Ecologie
Quand
l'agriculture paysanne arrive au cœur
des quartiers populaires
Sophie Chapelle
Jeudi 9 février
2012
Terminés les paniers bios réservés
aux « bobos ». Dans la ville ouvrière de
Saint-Étienne, associations de quartier
et paysans travaillent ensemble pour
livrer des légumes de saison et des
produits sains au plus près des
quartiers, tout en créant des emplois.
Rencontre avec les membres du projet «
de la ferme au quartier », une
plateforme d’approvisionnement
alimentaire solidaire en circuit court,
et une alternative au « low-cost » de la
grande distribution.
Reportage
initialement publié sur le site d’infos
indépendant
Basta!
« Comment
permettre au plus grand nombre, y
compris aux personnes aux revenus très
faibles et précaires, d’accéder à une
alimentation saine ? » Georges
Günther, et les autres initiateurs du
projet
De la ferme au quartier, à
Saint-Étienne, ont répondu concrètement
à cette question. Dans cette ville
ouvrière qui a perdu pratiquement 10 %
de sa population en 20 ans, les paniers
paysans dans le cadre de l’économie
sociale et solidaire se développent
depuis 2005. Saint-Étienne compte 11
associations pour le maintien de
l’agriculture paysanne (Amap),
dans lesquelles les consommateurs
s’engagent à acheter la production des
paysans à un prix équitable et en payant
par avance. « Le projet De la ferme
au quartier est complémentaire des Amap,
explique Georges. Il se veut créateur
d’emplois et touche un plus large
public, y compris les couches
populaires. »
Miser sur la
solidarité entre consommateurs
« La plateforme »,
le local où les salariés préparent et
assurent les livraisons des paniers, est
située dans le Marais, un ancien
quartier de l’industrie lourde
stéphanoise, aujourd’hui plus connu pour
son Technopole ou pour le stade
Geoffroy-Guichard. La volonté de créer
des emplois est l’une des différences
avec les Amap, qui reposent totalement
sur l’engagement bénévole de familles
directement en lien avec les paysans
partenaires. Pour sa mise en place, le
projet a notamment bénéficié d’un
soutien de la Région Rhône-Alpes, de la
chambre régionale de l’économie sociale
et solidaire Rhône-Alpes avec le fonds
social européen, l’État et la ville de
Saint-Étienne qui loue un local.

• [CONSIGNES]
1. Résumez en deux phrases l'article sur le projet « De la ferme au quartier ».
2. Traduisez en anglais cette phrase de l'article sur le projet « De la ferme au quartier » : « Saint-Étienne compte 11 associations pour le maintien de l'agriculture paysanne (Amap), dans lesquelles les consommateurs s'engagent à acheter la production des paysans à un prix équitable et en payant par avance. »
3. Prolongez l'article sur le projet « De la ferme au quartier » à partir de sa dernière phrase.

• [INFORMATIONS EXTRAITES]
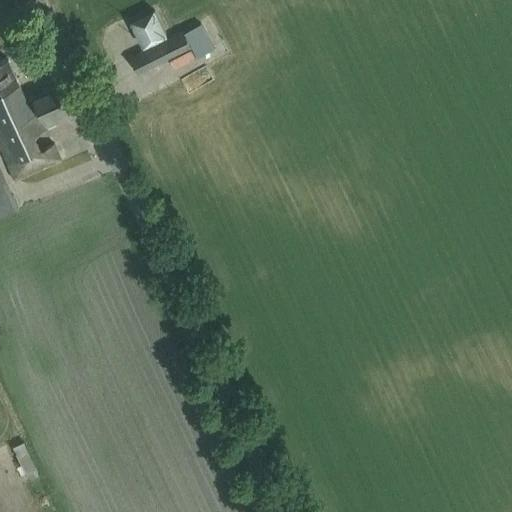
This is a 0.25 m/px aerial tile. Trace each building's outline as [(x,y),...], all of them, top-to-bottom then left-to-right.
[(149,11),(124,22),(135,48),(160,37),(149,11)] [(189,48),(181,32),(130,57),(138,73),(189,48)] [(27,100),(7,58),(0,61),(0,144),(15,178),(60,158),(54,144),(41,149),(34,134),(73,116),(59,85),(27,100)] [(27,78),(36,74),(32,67),(24,71),(27,78)] [(0,164),(0,217),(20,208),(0,164)]
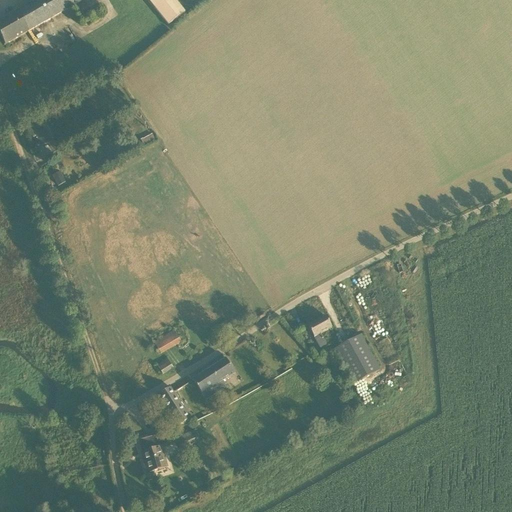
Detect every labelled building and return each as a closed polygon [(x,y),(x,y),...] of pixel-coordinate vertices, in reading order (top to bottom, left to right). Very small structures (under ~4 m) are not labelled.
[(83,0),(82,0),(37,0),(0,21),(0,34),(5,45),(83,0)] [(177,0),(151,0),(170,26),(191,11),(185,3),(181,5),(177,0)] [(44,124),(29,130),(32,138),(36,136),(41,146),(52,142),(44,124)] [(141,140),(140,140),(144,146),(155,140),(152,135),(143,140),(143,139),(141,140)] [(52,176),(57,186),(66,182),(60,172),(52,176)] [(326,345),(320,334),(332,328),(325,317),(308,327),(314,338),(320,348),(326,345)] [(226,321),(216,327),(222,336),(232,330),(226,321)] [(175,329),(154,342),(162,354),(182,342),(175,329)] [(360,335),(334,349),(353,384),(379,370),(360,335)] [(157,365),(163,375),(173,369),(167,359),(157,365)] [(206,400),(226,387),(222,382),(235,374),(225,359),(192,380),(202,395),(206,400)] [(191,419),(174,393),(170,388),(158,396),(158,397),(154,399),(160,409),(165,406),(178,427),(191,419)] [(195,430),(176,438),(180,448),(200,439),(195,430)] [(142,452),(140,452),(147,474),(168,467),(161,446),(160,446),(157,435),(138,441),(142,452)]
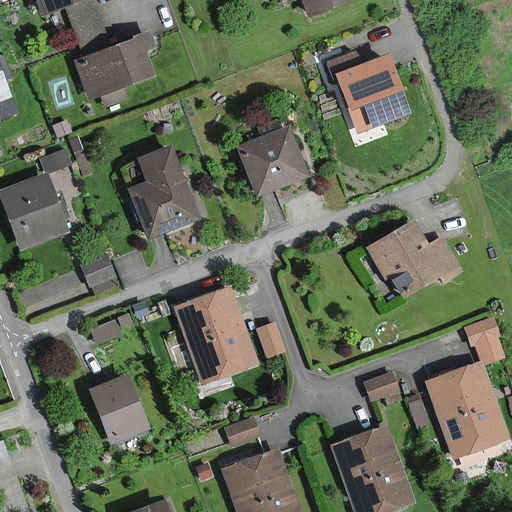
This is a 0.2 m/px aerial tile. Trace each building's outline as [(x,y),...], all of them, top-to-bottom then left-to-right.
[(74,0),(38,0),(43,11),(64,4),(74,0)] [(305,0),(311,13),(348,0),(305,0)] [(139,51),(149,47),(146,38),(80,60),(92,96),(148,78),(139,51)] [(407,113),(386,60),(360,70),(354,55),(331,63),(358,132),(407,113)] [(0,110),(10,108),(0,80),(0,110)] [(290,130),(243,149),(261,193),(297,178),(308,174),(290,130)] [(133,191),(150,236),(168,229),(198,218),(171,148),(140,160),(150,184),(133,191)] [(47,174),(0,192),(22,249),(68,231),(47,174)] [(442,249),(431,255),(419,232),(415,225),(405,230),(370,248),(387,279),(401,271),(413,295),(455,273),(442,249)] [(92,285),(116,273),(104,250),(80,262),(92,285)] [(203,385),(258,365),(246,332),(230,290),(175,310),(203,385)] [(255,330),(264,356),(282,349),(273,323),(255,330)] [(490,323),(467,331),(477,361),(500,353),(490,323)] [(452,461),(508,442),(482,365),(426,384),(452,461)] [(390,374),(363,383),(370,400),(396,391),(390,374)] [(147,432),(125,378),(112,383),(90,393),(112,446),(147,432)] [(413,422),(425,421),(422,398),(411,399),(413,422)] [(227,441),(259,433),(254,412),(222,421),(227,441)] [(353,511),(383,511),(409,504),(386,432),(333,450),(353,511)] [(3,442),(0,443),(0,511),(9,511),(25,507),(3,442)] [(233,511),(299,511),(280,450),(263,455),(220,469),(233,511)]
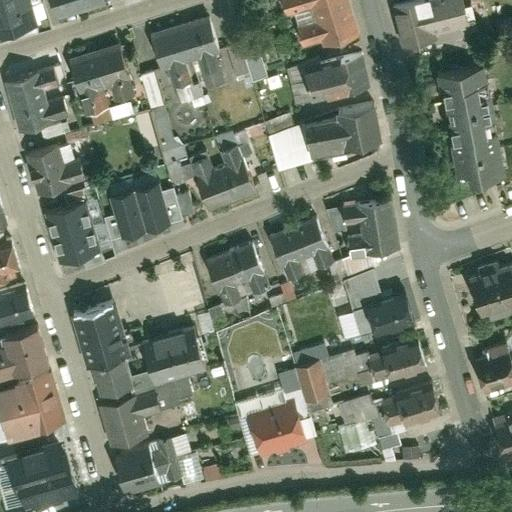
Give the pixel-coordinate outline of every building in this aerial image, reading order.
[(0,0),(0,28),(32,19),(26,0),(0,0)] [(46,0),(52,18),(108,2),(107,0),(46,0)] [(349,32),(341,0),(286,0),(293,23),(306,20),(312,42),(349,32)] [(463,0),(429,0),(395,9),(405,47),(472,30),(463,0)] [(210,16),(151,35),(162,68),(168,66),(174,85),(193,79),(187,62),(200,58),(209,85),(226,80),(217,53),(222,51),(210,16)] [(122,40),(71,57),(88,111),(108,105),(101,82),(110,79),(116,97),(138,90),(122,40)] [(238,40),(226,44),(239,79),(251,74),(238,40)] [(304,97),(350,87),(342,55),(297,65),(304,97)] [(452,183),(505,175),(488,63),(435,71),(452,183)] [(38,68),(7,78),(23,127),(70,112),(66,99),(49,104),(45,93),(62,87),(56,70),(40,74),(38,68)] [(280,165),(318,154),(369,143),(363,103),(333,107),(334,118),(308,123),(270,135),(280,165)] [(164,106),(151,110),(166,160),(186,155),(180,136),(174,138),(164,106)] [(59,144),(33,151),(45,191),(89,178),(83,158),(64,163),(59,144)] [(189,186),(198,211),(259,188),(242,144),(223,151),(227,162),(215,166),(210,151),(173,165),(182,189),(189,186)] [(157,181),(134,188),(145,227),(169,220),(157,181)] [(0,223),(9,221),(0,187),(0,223)] [(134,188),(111,195),(122,234),(145,227),(134,188)] [(387,251),(381,199),(357,201),(357,204),(344,205),(349,250),(367,248),(368,253),(387,251)] [(83,204),(47,215),(60,256),(97,245),(83,204)] [(330,249),(319,216),(265,235),(275,263),(283,260),(289,278),(327,265),(322,251),(330,249)] [(268,271),(256,238),(203,256),(213,285),(221,282),(227,300),(264,287),(260,273),(268,271)] [(22,265),(15,240),(1,244),(0,239),(0,280),(12,277),(9,268),(22,265)] [(511,261),(511,259),(464,274),(476,309),(511,296),(511,261)] [(365,301),(381,296),(374,269),(346,277),(354,306),(366,303),(365,301)] [(0,322),(37,311),(28,283),(0,291),(0,322)] [(374,332),(414,321),(405,290),(381,296),(365,301),(366,303),(374,332)] [(213,323),(226,321),(223,302),(210,304),(213,323)] [(93,363),(101,393),(133,385),(112,304),(71,314),(85,366),(93,363)] [(144,339),(154,380),(208,366),(198,325),(144,339)] [(0,372),(44,362),(35,326),(1,335),(3,344),(0,344),(0,372)] [(379,381),(427,366),(418,336),(369,352),(379,381)] [(477,350),(490,390),(511,382),(511,340),(511,339),(477,350)] [(302,361),(311,398),(331,393),(322,356),(302,361)] [(0,381),(0,434),(1,437),(65,420),(51,368),(0,381)] [(188,377),(152,386),(157,406),(180,400),(179,395),(192,391),(188,377)] [(386,395),(398,428),(446,412),(435,378),(386,395)] [(152,386),(100,400),(111,442),(144,434),(139,413),(158,408),(157,406),(152,386)] [(264,454),(311,440),(299,397),(251,410),(264,454)] [(511,415),(492,422),(504,455),(511,452),(511,415)] [(130,487),(192,470),(181,432),(120,449),(130,487)] [(81,494),(66,439),(8,455),(23,509),(81,494)] [(16,511),(11,494),(0,497),(0,511),(16,511)]
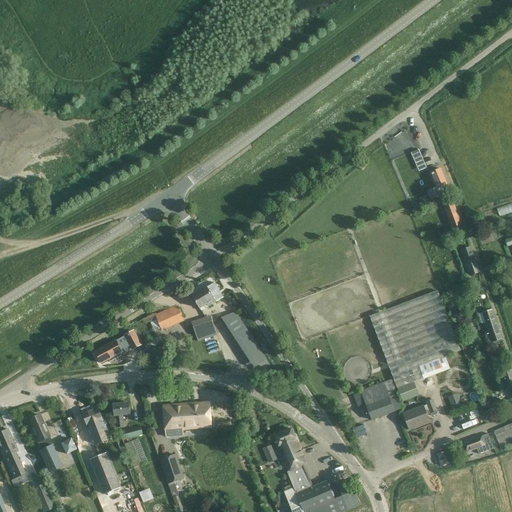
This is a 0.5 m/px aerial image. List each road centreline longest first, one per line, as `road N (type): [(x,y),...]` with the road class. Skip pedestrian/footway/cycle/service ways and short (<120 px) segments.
road 1 (residential): [(11,399),(182,374),(264,395),(330,439)]
road 2 (tertiary): [(169,196),(432,0)]
road 3 (residential): [(11,399),(27,377),(213,257)]
road 4 (unclassified): [(213,257),(410,110)]
road 5 (unclassified): [(330,439),(325,420),(213,257)]
road 6 (tertiary): [(0,305),(169,196)]
road 7 (residential): [(369,483),(508,420)]
road 8 (track): [(149,209),(46,235),(0,234)]
road 9 (unclassified): [(410,110),(511,30)]
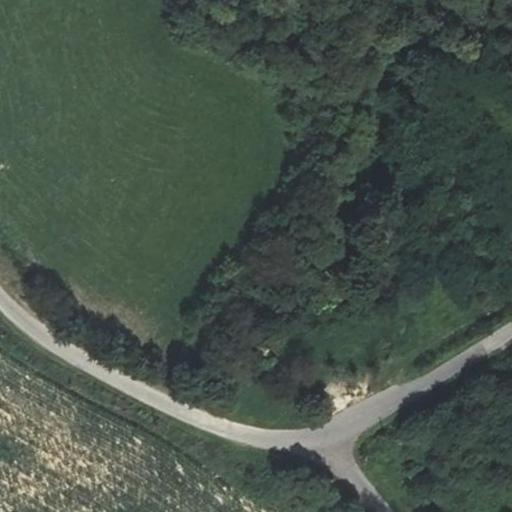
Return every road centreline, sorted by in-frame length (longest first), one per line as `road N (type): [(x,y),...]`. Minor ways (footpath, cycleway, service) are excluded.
road 1 (residential): [(316,438),(263,439),(164,405),(69,353),(0,298)]
road 2 (unclassified): [(511,329),(354,424),(316,438)]
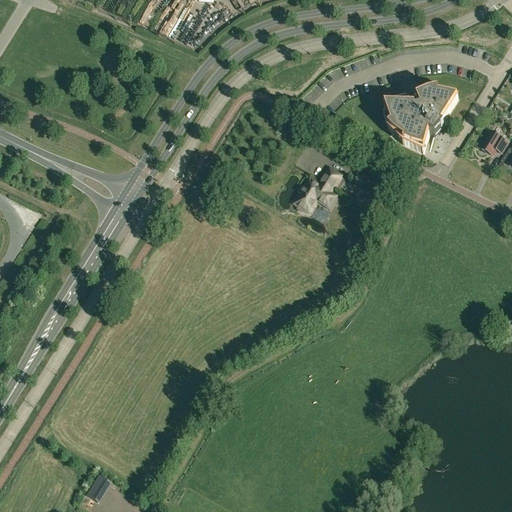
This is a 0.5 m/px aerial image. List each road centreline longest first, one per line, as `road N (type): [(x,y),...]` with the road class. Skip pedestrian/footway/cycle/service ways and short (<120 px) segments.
road 1 (tertiary): [(139,185),(222,71),(252,46),(289,32),(395,20),(456,0)]
road 2 (tertiary): [(418,0),(280,19),(230,44),(202,72),(142,166),(139,185)]
road 3 (residential): [(434,178),(278,104)]
road 4 (residential): [(434,178),(511,55)]
road 5 (unclassified): [(128,202),(0,136)]
road 6 (tertiary): [(54,320),(128,202)]
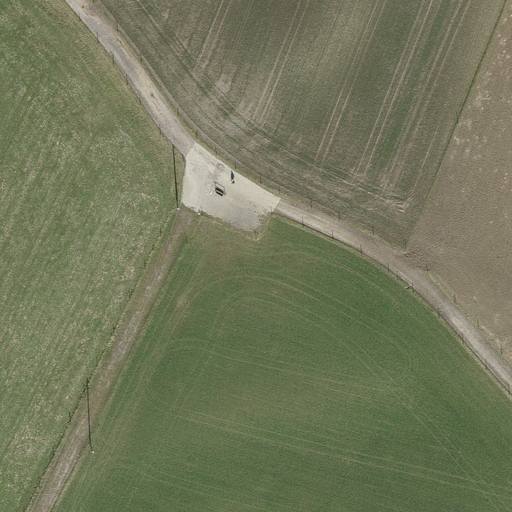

• [RÉPONSES AUX CONSIGNES]
1. À Saint-Étienne, associations de quartier et paysans travaillent ensemble au sein du projet « De la ferme au quartier », une plateforme d'approvisionnement alimentaire solidaire en circuit court qui livre des légumes de saison et des produits sains au plus près des quartiers. Complémentaire des Amap, le projet s'en distingue par sa volonté de créer des emplois et de toucher un plus large public, y compris les couches populaires.

2. Saint-Étienne has 11 associations for the preservation of small-scale farming (Amap), in which consumers commit to buying the farmers' produce at a fair price and paying in advance.

3.
Lancer une activité
viable économiquement et créatrice
d’emplois pérennes a évidemment un coût.
C’est pourquoi producteurs et
consommateurs participent à parts égales
aux frais de fonctionnement de la
structure. « Nous misons sur la
solidarité entre les consommateurs.
L’idée est qu’ils participent aux frais
de fonctionnement en fonction de leurs
revenus », précise Georges. Le
montant de cette participation aux frais
varie de 0 à 20 %. Les chèques d’aide
alimentaire sont également acceptés.
« Notre objectif, c’est de pouvoir
proposer à tous les publics de
l’agglomération de Saint-Étienne des
produits agricoles locaux de qualité, à
des prix abordables. » Et cela
marche ! Alors que l’heure de la
distribution approche, une jeune femme
franchit le seuil de la plateforme. Elle
précise venir « des caravanes »,
installées près du local, et vient se
renseigner sur les paniers. Elle
souhaiterait s’engager pour un mois
avant de poursuivre la route. Le projet
touche décidément un autre public.
Education
populaire et alimentaire dans les
quartiers
Il est plus de 17
h, et Sylvain, un autre jeune membre de
l’équipe, s’active près de la chambre
froide dans la préparation des paniers.
Mâche, choux de Bruxelles, épinards,
poireaux, courges, tout est local, de
saison et sans OGM. Alors que Georges
commence à regarder nerveusement sa
montre, Nasser arrive avec la
camionnette. Direction le quartier du
Soleil, à l’Association familiale
protestante (AFP), dont les bénévoles
aideront à la distribution. Parmi eux,
il y a Aziz. Pour lui, « le projet
fonctionne de mieux en mieux avec des
produits de plus en plus variés. Les
gens ont compris qu’ils faisaient bosser
des agriculteurs du coin ».
Enthousiaste, Aziz file dans le local
pour la mise en place de la
distribution. Nasser poursuit la route
jusqu’au centre social l’Arlequin, où
une deuxième distribution est assurée ce
soir-là.
L’une des
spécificités du projet est l’engagement
de plusieurs associations de quartier
qui mettent à disposition leur local,
mènent un travail de sensibilisation, et
participent au conseil d’administration.
Aux côtés de l’Association
départementale pour le développement de
l’emploi agricole et rural (Addear), on
retrouve des centres sociaux, des
amicales laïques, mais aussi le centre
Al Qalam-Firdaws, qui développe et
diffuse des travaux traitant de la
culture musulmane. « On bosse à leurs
côtés pour informer sur ce qu’est
l’agriculture paysanne, ce qu’implique
un travail rémunérateur, explique
Georges. L’amicale laïque prend, par
exemple, des produits pour son centre de
loisirs, où les mômes bouffaient
jusque-là n’importe quoi pour le goûter.
Ces associations organisent également
des conférences débats ou viennent à la
plateforme pour faire des ateliers
cuisine. » Michel Avril, le
directeur de l’AFP, témoigne de ce
soutien. « On mène un travail de
réinformation en diffusant, entre
autres, une plaquette dans les collèges
et les écoles primaires. On vise un
public du quartier et on s’appuie sur le
bouche à oreille pour que l’information
circule. »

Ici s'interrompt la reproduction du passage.